Kung-Fu (Shrimp Flavor)

First of all, let me start off by saying that the bowl of ramen pictured on the packaging does not look very appetizing at all. There are two gigantic shrimps with the heads still on, which is the style that they are generally served in Asia. But the shrimps in the pictured bowl are absolutely puny. At least they could have put some appetizing shrimp in the picture! The font and color scheme is outdated and looks like something from the 1940's.

I was equally unimpressed by the contents of the package. The block of noodles was rather small. Two seasoning packets were included, a small one with the flavor powder and a surprisingly large packet containing flavored oil.

Upon opening the seasoning packet, I was pleasantly greeted with the aroma of shrimp. The block softened and broke apart rather easily in the soup, which is not always the case.
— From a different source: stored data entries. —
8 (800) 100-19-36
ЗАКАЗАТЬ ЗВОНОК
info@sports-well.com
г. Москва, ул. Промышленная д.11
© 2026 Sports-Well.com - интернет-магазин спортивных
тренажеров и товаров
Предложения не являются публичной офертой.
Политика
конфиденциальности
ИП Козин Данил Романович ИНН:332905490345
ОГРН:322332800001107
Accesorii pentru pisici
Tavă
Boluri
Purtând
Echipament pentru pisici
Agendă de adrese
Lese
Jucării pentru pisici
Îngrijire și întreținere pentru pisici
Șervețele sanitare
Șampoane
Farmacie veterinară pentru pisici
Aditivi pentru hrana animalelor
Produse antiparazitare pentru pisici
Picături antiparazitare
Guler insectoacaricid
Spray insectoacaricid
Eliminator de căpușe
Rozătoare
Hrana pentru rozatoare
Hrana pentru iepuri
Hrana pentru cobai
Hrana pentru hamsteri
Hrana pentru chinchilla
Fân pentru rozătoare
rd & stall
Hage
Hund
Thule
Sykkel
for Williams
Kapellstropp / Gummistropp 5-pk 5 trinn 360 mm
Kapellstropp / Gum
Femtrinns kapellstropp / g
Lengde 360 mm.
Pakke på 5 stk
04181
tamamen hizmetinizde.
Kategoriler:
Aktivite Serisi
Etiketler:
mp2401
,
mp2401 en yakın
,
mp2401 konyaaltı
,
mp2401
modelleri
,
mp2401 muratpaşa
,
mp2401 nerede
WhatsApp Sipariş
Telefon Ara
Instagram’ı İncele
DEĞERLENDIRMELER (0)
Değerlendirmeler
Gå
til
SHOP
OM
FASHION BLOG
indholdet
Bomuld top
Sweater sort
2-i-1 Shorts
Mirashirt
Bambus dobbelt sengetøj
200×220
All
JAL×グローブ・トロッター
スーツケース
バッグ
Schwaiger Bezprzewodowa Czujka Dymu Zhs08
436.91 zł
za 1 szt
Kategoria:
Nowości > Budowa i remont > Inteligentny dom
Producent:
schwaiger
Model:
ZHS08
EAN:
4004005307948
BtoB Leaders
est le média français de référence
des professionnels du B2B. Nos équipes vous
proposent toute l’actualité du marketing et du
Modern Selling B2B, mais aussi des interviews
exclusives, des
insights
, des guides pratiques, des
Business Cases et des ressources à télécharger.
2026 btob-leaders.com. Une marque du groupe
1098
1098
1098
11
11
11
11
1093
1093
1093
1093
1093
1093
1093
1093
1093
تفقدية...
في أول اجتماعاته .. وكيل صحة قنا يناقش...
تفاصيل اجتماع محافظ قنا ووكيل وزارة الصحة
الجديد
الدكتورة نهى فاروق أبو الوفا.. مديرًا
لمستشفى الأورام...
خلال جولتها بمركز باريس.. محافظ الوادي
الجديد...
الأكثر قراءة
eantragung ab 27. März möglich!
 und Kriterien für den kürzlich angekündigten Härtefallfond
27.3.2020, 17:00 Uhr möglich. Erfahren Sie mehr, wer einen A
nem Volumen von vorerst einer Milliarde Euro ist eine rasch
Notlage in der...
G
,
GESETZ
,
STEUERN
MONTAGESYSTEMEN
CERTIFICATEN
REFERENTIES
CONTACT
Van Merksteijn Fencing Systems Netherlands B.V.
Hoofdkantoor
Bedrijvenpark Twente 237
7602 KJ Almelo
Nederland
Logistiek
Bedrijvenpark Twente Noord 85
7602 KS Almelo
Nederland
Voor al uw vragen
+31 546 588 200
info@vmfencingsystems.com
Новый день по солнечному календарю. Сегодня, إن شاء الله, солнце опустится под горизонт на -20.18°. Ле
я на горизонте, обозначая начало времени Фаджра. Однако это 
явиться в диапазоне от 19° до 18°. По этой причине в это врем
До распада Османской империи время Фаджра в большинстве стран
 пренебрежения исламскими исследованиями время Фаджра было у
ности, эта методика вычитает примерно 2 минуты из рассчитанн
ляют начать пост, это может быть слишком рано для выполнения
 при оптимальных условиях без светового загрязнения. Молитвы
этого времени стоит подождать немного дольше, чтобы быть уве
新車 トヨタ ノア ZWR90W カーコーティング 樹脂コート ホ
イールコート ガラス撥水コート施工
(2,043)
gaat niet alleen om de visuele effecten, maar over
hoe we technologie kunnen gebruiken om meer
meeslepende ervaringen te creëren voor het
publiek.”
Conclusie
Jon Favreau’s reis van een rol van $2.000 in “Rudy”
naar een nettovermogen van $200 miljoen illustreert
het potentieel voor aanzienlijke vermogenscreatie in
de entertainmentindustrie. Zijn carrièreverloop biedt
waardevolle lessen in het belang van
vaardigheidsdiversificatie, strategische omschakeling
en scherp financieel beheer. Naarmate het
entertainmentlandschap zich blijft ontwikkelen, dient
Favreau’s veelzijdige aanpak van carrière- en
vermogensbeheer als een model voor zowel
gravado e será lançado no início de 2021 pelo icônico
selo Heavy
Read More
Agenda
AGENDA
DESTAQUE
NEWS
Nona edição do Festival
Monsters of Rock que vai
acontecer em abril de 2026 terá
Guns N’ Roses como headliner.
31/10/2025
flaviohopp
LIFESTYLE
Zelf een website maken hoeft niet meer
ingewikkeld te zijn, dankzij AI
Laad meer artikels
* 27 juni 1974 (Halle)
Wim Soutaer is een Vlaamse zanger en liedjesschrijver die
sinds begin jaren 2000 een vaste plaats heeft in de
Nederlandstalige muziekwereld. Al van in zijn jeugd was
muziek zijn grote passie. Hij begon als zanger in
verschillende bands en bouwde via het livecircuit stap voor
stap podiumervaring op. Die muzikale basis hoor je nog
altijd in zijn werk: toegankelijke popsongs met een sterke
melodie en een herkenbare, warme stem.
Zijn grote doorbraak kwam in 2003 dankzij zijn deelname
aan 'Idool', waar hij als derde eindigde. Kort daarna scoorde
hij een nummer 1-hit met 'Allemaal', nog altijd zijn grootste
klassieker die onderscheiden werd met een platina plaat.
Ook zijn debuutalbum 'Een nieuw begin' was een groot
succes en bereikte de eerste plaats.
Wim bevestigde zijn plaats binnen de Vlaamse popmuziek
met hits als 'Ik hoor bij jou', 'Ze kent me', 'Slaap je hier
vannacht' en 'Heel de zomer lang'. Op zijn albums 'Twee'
However, I definitely consider it a positive when the noodles can disintegrate from their block form in a reasonable amount of time. The oil package was absolutely huge! I have no idea why, because it's not like it was spicy oil or even particularly flavorful. It tasted like a combination of sesame oil and olive oil and didn't taste particularly good.

Somehow, when I started eating the ramen, the entire shrimp flavor was missing. I know I had smelled it when I had put in the seasoning packet, but it was completely overwhelmed by the oil. The noodles themselves were passable, but still not as good as some other brands.

Those brown spots in the picture are shadows, not fried red onions. This is a shame, because this ramen could definitely have used something to add some flavor besides oil! I am not a frequent shrimp flavor eater, and I can only hope that other shrimp flavored ramen doesn't taste this bad!